Copper price recovers as China covid cases ease
Copper price rebounded on Wednesday as slowing covid-19 infections in top metals consumer China eased near-term demand concerns, even as enduring pandemic-related lockdowns weighed on sentiment.
Copper for delivery in July rose 2.3% from Tuesday’s settlement price, touching $4.25 per pound ($9,350 per tonne) midday Wednesday on the Comex market in New York.
The most-active June copper contract on the Shanghai Futures Exchange was up 0.3% at 71,641 yuan ($10,666.42).
Shanghai said half the city had achieved “zero-COVID” status, but uncompromising restrictions had to remain in place under a national policy.

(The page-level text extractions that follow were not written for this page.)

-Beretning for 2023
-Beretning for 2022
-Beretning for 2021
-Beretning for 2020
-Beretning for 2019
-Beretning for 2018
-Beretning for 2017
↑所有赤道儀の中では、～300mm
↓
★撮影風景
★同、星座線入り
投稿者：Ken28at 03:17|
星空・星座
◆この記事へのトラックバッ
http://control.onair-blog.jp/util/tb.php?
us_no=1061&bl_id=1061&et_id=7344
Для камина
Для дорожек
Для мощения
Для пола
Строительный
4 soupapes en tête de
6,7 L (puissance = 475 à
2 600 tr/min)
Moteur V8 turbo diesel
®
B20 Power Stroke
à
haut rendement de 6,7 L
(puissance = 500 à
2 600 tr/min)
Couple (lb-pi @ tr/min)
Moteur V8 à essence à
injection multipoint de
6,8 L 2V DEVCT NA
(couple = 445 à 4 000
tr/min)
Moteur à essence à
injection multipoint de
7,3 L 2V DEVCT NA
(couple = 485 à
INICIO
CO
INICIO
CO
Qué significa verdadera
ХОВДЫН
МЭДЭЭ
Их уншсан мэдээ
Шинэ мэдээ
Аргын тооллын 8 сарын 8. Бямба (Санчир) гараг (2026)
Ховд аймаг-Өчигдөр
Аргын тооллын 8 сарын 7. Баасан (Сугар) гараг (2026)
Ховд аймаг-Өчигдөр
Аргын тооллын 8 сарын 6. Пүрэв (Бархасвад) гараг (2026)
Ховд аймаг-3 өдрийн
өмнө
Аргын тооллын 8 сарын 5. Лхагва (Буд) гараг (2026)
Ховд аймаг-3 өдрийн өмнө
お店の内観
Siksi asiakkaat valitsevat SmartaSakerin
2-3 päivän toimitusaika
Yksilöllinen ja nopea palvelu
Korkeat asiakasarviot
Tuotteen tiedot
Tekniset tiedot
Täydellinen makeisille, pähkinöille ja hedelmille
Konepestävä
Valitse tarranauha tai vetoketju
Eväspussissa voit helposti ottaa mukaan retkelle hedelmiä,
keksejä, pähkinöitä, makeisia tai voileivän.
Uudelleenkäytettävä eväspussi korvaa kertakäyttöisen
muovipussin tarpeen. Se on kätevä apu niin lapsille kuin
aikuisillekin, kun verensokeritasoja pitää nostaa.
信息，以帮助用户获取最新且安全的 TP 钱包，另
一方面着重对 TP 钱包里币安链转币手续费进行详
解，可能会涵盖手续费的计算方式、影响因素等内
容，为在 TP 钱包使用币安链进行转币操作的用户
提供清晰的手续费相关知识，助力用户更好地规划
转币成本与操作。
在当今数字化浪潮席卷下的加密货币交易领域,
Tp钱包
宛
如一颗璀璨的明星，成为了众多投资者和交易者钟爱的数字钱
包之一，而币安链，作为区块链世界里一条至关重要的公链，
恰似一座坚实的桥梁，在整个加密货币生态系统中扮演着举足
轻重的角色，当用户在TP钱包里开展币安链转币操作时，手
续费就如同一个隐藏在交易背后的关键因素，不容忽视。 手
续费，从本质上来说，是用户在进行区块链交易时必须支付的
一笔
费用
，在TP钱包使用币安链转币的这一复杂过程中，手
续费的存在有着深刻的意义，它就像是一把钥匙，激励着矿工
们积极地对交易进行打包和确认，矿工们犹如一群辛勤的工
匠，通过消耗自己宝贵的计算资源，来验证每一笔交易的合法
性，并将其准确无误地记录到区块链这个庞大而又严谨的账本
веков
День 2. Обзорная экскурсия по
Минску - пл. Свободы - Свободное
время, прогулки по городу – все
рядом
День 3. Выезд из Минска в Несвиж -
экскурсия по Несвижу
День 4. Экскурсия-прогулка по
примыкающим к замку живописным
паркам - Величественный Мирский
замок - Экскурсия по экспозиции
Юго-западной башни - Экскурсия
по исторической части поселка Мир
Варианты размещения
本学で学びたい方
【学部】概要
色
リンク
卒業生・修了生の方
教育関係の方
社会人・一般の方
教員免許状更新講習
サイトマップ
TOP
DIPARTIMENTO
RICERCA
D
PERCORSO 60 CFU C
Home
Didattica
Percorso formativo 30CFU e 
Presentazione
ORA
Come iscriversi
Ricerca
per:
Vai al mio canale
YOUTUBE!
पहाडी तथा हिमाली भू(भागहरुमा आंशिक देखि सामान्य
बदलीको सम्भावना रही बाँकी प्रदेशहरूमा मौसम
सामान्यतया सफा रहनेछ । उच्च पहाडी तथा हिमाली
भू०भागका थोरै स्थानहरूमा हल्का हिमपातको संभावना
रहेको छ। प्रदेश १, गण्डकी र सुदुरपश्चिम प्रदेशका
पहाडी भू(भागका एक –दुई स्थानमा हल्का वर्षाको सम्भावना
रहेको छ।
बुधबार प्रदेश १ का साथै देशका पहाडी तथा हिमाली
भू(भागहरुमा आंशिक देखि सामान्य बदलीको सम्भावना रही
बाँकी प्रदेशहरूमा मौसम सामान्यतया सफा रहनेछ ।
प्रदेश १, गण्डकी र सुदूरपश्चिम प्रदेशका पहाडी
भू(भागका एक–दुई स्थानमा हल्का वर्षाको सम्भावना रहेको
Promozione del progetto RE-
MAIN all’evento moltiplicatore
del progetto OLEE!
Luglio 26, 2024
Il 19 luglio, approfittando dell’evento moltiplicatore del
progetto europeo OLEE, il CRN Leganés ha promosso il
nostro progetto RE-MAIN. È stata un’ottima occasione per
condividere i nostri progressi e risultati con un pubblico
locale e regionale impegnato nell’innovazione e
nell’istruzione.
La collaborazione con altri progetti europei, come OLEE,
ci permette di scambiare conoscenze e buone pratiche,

Lockdowns in China and worries over aggressive US interest rate hikes this year have weighed on base metals, with copper hitting its lowest in almost eight months on Monday.
“Hedge funds are turning increasingly bearish on the copper market amid mounting evidence that global manufacturing activity is starting to stall,” wrote Reuters columnist Andy Home.
“Bears now outnumber bulls on the CME copper contract for the first time since May 2020, when the copper price was just starting to recover from the first wave of covid-19 lockdowns.”
On the supply side, Peru’s government on Tuesday failed to reach an agreement with a group of indigenous communities whose protests have halted operations at MMG Ltd’s massive Las Bambas copper mine.